** Input data follows **

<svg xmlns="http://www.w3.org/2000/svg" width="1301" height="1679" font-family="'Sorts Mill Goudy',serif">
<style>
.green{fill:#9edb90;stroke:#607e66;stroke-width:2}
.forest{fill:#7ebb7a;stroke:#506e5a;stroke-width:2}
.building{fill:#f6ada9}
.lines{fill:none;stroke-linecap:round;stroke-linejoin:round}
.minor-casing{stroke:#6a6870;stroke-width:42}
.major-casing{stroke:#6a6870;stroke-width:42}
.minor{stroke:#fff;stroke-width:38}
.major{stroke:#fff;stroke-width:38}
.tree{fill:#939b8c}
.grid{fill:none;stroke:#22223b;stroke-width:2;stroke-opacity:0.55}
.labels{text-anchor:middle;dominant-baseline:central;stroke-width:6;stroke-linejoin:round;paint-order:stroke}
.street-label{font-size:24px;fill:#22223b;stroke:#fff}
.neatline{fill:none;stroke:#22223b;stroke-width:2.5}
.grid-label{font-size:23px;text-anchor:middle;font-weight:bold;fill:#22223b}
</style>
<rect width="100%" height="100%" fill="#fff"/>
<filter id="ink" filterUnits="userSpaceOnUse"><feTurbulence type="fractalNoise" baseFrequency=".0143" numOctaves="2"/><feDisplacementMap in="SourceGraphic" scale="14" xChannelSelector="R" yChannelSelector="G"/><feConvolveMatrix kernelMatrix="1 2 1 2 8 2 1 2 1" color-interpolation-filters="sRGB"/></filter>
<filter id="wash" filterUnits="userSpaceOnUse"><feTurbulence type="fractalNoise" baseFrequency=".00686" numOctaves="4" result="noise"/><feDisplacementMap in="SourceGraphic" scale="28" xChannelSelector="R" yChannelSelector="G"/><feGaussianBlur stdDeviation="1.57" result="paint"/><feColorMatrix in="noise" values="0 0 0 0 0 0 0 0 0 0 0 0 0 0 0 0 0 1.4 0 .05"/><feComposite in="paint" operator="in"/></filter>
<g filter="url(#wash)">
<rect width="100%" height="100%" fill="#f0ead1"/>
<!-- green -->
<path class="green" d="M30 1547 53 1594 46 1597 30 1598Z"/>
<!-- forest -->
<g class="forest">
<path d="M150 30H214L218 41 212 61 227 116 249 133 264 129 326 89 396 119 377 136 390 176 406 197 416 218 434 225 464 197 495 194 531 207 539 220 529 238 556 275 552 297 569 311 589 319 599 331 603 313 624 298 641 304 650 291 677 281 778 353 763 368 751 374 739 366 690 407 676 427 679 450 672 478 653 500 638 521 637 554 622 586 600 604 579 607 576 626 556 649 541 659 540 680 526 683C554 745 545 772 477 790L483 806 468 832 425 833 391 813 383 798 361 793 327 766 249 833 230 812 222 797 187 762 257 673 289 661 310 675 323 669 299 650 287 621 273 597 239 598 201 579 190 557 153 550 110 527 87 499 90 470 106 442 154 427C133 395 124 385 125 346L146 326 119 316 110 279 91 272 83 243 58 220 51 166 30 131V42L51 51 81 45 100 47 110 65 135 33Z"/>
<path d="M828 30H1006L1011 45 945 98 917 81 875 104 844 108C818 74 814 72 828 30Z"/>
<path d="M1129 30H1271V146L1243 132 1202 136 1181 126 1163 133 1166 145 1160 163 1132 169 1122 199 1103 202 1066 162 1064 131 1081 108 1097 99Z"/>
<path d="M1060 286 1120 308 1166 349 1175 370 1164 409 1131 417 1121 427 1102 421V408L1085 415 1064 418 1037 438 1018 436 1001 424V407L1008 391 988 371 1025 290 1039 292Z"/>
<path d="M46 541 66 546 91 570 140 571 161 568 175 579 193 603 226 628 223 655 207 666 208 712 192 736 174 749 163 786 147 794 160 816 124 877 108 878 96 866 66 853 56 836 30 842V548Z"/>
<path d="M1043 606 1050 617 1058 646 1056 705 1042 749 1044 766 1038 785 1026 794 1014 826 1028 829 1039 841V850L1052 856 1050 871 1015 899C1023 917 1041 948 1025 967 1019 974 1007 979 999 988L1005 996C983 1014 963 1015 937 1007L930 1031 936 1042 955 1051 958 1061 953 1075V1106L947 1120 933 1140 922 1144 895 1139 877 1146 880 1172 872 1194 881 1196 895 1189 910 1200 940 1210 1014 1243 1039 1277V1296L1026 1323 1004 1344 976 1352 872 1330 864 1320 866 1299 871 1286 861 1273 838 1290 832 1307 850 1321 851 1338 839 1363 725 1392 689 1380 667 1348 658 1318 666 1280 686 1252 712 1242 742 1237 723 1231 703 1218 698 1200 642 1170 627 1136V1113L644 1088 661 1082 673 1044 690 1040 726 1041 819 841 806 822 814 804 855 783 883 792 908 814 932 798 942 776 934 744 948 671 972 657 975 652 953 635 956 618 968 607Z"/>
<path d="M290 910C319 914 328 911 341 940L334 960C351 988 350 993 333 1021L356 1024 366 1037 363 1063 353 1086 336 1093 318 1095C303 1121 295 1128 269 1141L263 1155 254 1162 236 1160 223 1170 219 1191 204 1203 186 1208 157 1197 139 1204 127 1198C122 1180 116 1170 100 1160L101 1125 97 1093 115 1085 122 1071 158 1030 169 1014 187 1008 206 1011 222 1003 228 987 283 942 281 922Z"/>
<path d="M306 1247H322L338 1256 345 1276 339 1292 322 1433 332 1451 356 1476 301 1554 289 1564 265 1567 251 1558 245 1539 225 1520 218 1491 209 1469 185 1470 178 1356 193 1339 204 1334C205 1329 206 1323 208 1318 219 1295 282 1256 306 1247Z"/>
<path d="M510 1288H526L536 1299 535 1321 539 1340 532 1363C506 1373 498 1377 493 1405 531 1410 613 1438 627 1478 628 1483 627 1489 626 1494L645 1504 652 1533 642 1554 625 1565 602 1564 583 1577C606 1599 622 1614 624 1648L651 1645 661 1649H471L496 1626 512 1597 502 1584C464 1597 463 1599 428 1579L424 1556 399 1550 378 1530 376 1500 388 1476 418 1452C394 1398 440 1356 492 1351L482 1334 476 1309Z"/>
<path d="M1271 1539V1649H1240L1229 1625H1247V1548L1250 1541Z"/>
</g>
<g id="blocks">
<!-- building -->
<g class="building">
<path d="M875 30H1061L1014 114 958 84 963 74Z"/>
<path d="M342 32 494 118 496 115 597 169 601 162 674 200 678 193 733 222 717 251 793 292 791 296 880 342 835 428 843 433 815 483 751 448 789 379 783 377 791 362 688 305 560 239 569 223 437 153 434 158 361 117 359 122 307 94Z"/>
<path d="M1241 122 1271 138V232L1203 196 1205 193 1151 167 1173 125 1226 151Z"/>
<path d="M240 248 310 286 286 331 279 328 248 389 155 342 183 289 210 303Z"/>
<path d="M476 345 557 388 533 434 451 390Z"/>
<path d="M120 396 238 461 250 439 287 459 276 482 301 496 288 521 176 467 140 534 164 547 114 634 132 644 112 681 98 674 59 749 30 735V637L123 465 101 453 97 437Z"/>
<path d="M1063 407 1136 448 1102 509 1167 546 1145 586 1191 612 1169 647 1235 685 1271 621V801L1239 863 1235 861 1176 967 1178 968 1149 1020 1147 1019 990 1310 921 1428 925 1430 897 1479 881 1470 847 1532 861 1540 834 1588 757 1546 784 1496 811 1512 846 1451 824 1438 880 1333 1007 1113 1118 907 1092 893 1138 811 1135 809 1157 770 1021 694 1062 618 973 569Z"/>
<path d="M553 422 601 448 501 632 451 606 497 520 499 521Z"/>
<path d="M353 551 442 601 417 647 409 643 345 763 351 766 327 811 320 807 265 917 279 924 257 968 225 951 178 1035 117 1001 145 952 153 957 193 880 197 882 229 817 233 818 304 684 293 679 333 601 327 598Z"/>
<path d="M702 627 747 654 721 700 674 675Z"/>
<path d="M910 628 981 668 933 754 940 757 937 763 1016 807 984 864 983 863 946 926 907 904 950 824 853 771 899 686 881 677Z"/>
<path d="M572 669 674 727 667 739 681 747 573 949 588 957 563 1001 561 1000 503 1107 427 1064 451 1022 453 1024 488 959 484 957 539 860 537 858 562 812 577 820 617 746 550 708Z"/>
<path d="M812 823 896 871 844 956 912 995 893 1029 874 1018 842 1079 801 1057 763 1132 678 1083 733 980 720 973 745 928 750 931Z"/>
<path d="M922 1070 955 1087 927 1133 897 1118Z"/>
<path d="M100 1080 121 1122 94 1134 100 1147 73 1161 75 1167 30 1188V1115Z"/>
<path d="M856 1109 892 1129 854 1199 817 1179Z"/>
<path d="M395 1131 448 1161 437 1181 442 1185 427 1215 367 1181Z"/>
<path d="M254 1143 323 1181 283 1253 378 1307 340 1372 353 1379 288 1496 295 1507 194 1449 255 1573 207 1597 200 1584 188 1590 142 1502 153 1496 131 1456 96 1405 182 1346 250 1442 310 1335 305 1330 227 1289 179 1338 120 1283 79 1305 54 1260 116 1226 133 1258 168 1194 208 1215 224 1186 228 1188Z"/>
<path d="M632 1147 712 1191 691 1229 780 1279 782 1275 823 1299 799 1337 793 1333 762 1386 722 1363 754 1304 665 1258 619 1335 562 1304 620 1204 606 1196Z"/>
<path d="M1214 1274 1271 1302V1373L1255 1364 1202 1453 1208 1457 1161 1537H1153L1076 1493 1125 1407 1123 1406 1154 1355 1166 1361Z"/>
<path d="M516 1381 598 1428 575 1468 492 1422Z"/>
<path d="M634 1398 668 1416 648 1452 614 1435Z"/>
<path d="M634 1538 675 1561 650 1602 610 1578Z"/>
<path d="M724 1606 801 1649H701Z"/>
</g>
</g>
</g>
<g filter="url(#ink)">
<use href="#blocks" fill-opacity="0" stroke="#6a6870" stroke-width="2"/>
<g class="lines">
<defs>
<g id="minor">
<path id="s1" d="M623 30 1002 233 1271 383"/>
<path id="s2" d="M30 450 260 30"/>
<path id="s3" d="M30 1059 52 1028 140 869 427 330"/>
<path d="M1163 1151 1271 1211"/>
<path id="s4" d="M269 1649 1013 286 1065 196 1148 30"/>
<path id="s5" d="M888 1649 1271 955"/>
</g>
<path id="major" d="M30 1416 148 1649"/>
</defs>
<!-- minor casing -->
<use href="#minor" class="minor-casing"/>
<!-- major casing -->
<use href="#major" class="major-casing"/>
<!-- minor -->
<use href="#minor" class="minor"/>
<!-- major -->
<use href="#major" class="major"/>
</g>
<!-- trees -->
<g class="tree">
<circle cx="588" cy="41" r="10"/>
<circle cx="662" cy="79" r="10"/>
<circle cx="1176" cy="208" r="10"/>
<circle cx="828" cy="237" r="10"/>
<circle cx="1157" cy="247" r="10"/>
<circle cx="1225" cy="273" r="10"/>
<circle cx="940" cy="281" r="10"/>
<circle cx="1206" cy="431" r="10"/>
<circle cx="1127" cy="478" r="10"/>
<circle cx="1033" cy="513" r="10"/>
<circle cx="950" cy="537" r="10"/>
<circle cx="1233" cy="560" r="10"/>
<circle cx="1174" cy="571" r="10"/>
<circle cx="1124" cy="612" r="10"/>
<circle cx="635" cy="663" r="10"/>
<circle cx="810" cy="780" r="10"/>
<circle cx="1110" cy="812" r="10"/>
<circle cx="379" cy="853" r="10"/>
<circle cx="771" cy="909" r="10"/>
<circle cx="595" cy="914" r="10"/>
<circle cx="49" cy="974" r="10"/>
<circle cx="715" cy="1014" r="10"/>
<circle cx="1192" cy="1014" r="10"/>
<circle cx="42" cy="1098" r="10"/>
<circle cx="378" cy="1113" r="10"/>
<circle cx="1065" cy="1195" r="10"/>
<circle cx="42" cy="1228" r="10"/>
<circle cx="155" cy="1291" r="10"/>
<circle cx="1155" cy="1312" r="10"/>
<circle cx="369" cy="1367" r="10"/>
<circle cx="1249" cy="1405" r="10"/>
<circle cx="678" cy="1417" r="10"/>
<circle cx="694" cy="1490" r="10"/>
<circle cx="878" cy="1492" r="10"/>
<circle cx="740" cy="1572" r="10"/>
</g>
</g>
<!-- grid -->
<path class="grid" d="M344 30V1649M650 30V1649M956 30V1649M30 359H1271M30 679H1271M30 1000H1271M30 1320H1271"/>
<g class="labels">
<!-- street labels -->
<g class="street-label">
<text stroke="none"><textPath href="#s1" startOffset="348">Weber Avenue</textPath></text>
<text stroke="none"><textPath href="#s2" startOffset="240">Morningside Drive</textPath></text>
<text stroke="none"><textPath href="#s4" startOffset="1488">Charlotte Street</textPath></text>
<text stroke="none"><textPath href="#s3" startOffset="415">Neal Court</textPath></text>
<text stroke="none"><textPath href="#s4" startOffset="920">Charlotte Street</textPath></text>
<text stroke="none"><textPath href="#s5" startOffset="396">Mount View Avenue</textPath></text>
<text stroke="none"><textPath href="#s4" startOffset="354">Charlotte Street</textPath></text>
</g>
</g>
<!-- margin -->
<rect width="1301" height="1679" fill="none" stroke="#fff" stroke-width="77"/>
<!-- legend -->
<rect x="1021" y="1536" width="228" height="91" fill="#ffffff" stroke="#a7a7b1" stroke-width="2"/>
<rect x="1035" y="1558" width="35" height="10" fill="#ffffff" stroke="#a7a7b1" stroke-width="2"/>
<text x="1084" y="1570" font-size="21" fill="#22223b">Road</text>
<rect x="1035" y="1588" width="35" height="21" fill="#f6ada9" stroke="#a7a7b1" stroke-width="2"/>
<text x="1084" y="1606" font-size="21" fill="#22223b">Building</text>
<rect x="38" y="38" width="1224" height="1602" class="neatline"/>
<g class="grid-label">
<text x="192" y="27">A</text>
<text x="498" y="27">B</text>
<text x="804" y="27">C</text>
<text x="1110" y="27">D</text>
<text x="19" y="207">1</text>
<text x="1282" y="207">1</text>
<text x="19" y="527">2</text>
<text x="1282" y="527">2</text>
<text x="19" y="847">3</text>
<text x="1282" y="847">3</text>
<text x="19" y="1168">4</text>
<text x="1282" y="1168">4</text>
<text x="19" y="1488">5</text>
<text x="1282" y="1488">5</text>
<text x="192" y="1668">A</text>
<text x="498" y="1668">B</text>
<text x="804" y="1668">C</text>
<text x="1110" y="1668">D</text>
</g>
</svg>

** End of Input data **

**Activity**
With the string "feTurbulence" as the key, filter the data above and show the lines that match.

**Output of the task**
<filter id="ink" filterUnits="userSpaceOnUse"><feTurbulence type="fractalNoise" baseFrequency=".0143" numOctaves="2"/><feDisplacementMap in="SourceGraphic" scale="14" xChannelSelector="R" yChannelSelector="G"/><feConvolveMatrix kernelMatrix="1 2 1 2 8 2 1 2 1" color-interpolation-filters="sRGB"/></filter>
<filter id="wash" filterUnits="userSpaceOnUse"><feTurbulence type="fractalNoise" baseFrequency=".00686" numOctaves="4" result="noise"/><feDisplacementMap in="SourceGraphic" scale="28" xChannelSelector="R" yChannelSelector="G"/><feGaussianBlur stdDeviation="1.57" result="paint"/><feColorMatrix in="noise" values="0 0 0 0 0 0 0 0 0 0 0 0 0 0 0 0 0 1.4 0 .05"/><feComposite in="paint" operator="in"/></filter>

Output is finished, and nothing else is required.